I’m sending my name to Jupiter’s moon Europa on a NASA spacecraft — and here’s why you should, too (Image Credit: Space.com)
In 2024, if all goes to plan, a spacecraft named the Europa Clipper will embark on a journey to an icy, gray moon of Jupiter covered in rust-colored gashes. It will swim along the Jovian satellite’s gravitational tides, half facing the orb from orbit, half exposed to the airless ocean of space. And alongside its high-tech spectrometer, radar system, optical imager and other instruments built to search for proof of alien habitats, the Europa Clipper will be bringing my name. It can bring yours, too.
You just have to sign up for NASA’s free “Message in a Bottle program” here. The campaign closes at 11:59 p.m. EST on Dec. 31 (0459 GMT on Jan. 1); at the time I’m writing this, almost 900,000 names have been entered.
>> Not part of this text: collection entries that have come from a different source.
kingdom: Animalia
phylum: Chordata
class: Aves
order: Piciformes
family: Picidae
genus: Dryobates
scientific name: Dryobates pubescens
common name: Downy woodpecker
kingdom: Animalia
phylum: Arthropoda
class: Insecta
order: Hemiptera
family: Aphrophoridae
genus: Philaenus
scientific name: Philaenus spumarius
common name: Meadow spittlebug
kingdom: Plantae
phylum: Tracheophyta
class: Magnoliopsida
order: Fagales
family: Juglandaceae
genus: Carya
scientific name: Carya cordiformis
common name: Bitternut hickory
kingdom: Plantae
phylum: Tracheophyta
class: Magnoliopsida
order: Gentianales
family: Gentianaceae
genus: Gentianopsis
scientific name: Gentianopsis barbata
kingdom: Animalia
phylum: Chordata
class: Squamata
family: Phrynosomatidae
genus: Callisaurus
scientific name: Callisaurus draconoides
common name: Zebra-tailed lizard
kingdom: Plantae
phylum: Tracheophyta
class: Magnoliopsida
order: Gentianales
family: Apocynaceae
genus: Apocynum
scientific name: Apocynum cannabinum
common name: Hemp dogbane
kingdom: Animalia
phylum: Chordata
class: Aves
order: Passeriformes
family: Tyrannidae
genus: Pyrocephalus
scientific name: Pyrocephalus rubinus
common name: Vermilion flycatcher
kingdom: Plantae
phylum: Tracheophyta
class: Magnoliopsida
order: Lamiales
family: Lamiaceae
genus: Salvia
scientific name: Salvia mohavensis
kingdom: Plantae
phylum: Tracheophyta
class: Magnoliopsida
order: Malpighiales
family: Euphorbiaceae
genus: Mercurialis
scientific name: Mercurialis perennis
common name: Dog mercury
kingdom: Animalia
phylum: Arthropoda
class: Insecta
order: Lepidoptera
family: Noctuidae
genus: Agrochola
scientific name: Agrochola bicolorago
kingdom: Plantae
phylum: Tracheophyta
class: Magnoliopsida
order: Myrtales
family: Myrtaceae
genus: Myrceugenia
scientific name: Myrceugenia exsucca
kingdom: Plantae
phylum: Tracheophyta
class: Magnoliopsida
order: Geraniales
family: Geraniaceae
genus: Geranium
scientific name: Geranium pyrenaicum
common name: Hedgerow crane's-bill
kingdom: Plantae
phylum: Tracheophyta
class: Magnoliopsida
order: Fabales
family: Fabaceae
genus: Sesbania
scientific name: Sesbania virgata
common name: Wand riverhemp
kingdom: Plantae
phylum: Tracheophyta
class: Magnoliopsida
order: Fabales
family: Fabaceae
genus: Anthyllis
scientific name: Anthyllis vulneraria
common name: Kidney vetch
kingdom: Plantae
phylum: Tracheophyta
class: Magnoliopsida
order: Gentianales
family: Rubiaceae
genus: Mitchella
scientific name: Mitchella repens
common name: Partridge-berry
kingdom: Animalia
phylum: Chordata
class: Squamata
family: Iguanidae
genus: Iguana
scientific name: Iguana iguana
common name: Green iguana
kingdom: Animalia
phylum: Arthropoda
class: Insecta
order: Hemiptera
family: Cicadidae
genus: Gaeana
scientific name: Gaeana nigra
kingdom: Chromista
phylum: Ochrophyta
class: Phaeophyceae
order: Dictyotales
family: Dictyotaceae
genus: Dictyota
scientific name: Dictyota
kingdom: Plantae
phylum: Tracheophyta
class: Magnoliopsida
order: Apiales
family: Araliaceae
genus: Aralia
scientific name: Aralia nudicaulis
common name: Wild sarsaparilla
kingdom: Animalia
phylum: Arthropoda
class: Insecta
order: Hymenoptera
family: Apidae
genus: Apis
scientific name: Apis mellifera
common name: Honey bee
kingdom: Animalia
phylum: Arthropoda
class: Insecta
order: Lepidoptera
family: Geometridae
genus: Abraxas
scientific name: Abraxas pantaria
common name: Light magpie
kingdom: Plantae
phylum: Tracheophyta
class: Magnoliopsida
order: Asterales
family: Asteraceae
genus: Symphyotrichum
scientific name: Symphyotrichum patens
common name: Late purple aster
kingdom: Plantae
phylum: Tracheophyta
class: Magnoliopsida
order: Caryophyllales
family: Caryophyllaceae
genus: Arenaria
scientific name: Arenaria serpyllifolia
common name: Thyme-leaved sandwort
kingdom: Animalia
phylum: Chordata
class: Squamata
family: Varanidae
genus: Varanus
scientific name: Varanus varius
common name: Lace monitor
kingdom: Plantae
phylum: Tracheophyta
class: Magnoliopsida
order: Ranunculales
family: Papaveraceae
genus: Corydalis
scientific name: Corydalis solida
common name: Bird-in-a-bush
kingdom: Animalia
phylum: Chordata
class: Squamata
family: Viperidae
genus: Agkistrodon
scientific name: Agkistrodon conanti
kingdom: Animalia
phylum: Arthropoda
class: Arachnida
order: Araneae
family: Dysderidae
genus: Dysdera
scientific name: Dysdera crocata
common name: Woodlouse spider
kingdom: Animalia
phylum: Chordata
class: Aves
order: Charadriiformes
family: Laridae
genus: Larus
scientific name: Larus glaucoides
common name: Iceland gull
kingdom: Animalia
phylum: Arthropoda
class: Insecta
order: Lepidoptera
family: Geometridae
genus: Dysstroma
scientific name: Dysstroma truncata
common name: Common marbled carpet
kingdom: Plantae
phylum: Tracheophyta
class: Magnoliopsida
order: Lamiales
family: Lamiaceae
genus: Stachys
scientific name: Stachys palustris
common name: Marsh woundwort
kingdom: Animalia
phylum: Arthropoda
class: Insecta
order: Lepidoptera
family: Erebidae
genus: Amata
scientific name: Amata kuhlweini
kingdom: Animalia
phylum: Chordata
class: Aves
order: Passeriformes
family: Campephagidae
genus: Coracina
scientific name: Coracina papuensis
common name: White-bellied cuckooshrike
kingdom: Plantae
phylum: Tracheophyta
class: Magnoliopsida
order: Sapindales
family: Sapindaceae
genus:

If you’re unsure why this matters, however, you’re not alone. Right after signing my name, and honestly before I even knew what that would entail, I thought pretty deeply about why I want this to happen. After all, the spacecraft won’t be landing anywhere. There’s no one on Europa to receive our message. Each name is one among hundreds of thousands of others. Even our names are simply intangible concepts created to denote our existence, an idea that linguists and philosophers have plunged into for years. Without us, what are our names? Without anyone to read them, where have they truly gone?
This sent me into a spiral. It felt like I was taking part in a highly abstract concept.
I eventually decided that the point of this might not be to yield any physical consequences, or even any notable theoretical consequences for that matter. I think I sent my name to Europa because that’s where it’s not supposed to be. I’m tethered to Earth, so if my name is meaningless without my existence, perhaps it should stay here too. Yet, thanks to modern technology, it doesn’t have to.
Even if my name doesn’t have a concrete presence in reality, and should therefore be able to “travel” across light-years and perhaps transcend dimensions, I am not sure it can “be” somewhere unless there’s someone in that place to think of it. And there’s no one on Europa (I suppose, to the best of our knowledge) to think of it. Or to think of yours. So maybe NASA is offering us the next best thing, allowing our names to take residence somewhere besides the neighborhood of Earth, the only neighborhood in which they’ve been thought of.
So after sorting through all this, and telling my family members I signed them up as well (to which my father expectedly responded with a thumbs up emoji and the word “ok”) I figured out how, exactly, Message in a Bottle works.
In a nutshell, scientists with NASA’s Jet Propulsion Laboratory designed a special “silicon wafer” that looks something like a super shiny, metallic disk. They are then able to turn small images like, say, a bubble letter “A” into very tiny, readable text. Those small images are called “bitmaps.” Each name entered into the project will undergo this process, eventually becoming text on the scale of 75 nanometers, or a thousandth the width of a human hair. All the names can then be “stenciled” on silicon microchips, built from the original wafers, via an electron beam.
All those chips can then be loaded onto the Europa Clipper, which will hopefully travel over a billion miles while catapulting itself through the forces of other planets until it reaches the gravitational embrace of Europa. The spacecraft will then make nearly 50 flybys of the moon at closest-approach altitudes only 16 miles (25 kilometers) above the surface. Meanwhile, it’ll dutifully be searching for proof of subsurface oceans and perhaps even evidence of biosignatures.
So, to take a line from one of my favorite paragraphs in the novel “Red Mars,” microchips engraved with words that represent almost 1 million humans will sit in a location from which the Earth appears as only a star.
Ultimately, this whole exercise may not change anything except my perspective, but I think that’s enough.